Give back the full listing exactly as it appears below.

== Given entries ==

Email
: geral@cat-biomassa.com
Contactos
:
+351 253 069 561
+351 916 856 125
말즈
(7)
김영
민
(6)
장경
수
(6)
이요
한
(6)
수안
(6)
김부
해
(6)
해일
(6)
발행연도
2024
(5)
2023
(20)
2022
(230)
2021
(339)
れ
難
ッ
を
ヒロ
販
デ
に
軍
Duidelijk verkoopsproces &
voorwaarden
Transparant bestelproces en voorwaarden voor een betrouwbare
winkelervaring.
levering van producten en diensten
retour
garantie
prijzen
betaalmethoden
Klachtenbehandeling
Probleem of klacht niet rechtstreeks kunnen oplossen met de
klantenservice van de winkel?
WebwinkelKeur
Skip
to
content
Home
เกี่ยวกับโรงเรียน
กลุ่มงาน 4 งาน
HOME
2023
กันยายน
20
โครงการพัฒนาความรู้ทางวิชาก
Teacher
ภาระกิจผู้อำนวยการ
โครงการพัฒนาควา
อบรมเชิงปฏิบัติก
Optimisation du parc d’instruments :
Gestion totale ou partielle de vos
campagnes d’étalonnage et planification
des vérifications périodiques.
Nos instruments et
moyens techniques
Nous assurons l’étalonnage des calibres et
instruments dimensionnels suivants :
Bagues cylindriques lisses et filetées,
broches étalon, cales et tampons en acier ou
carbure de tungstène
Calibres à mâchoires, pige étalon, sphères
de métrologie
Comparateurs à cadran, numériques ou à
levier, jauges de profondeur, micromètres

===

# Written reply:
Email
: geral@cat-biomassa.com
Contactos
:
+351 253 069 561
+351 916 856 125
말즈
(7)
김영
민
(6)
장경
수
(6)
이요
한
(6)
수안
(6)
김부
해
(6)
해일
(6)
발행연도
2024
(5)
2023
(20)
2022
(230)
2021
(339)
れ
難
ッ
を
ヒロ
販
デ
に
軍
Duidelijk verkoopsproces &
voorwaarden
Transparant bestelproces en voorwaarden voor een betrouwbare
winkelervaring.
levering van producten en diensten
retour
garantie
prijzen
betaalmethoden
Klachtenbehandeling
Probleem of klacht niet rechtstreeks kunnen oplossen met de
klantenservice van de winkel?
WebwinkelKeur
Skip
to
content
Home
เกี่ยวกับโรงเรียน
กลุ่มงาน 4 งาน
HOME
2023
กันยายน
20
โครงการพัฒนาความรู้ทางวิชาก
Teacher
ภาระกิจผู้อำนวยการ
โครงการพัฒนาควา
อบรมเชิงปฏิบัติก
Optimisation du parc d’instruments :
Gestion totale ou partielle de vos
campagnes d’étalonnage et planification
des vérifications périodiques.
Nos instruments et
moyens techniques
Nous assurons l’étalonnage des calibres et
instruments dimensionnels suivants :
Bagues cylindriques lisses et filetées,
broches étalon, cales et tampons en acier ou
carbure de tungstène
Calibres à mâchoires, pige étalon, sphères
de métrologie
Comparateurs à cadran, numériques ou à
levier, jauges de profondeur, micromètres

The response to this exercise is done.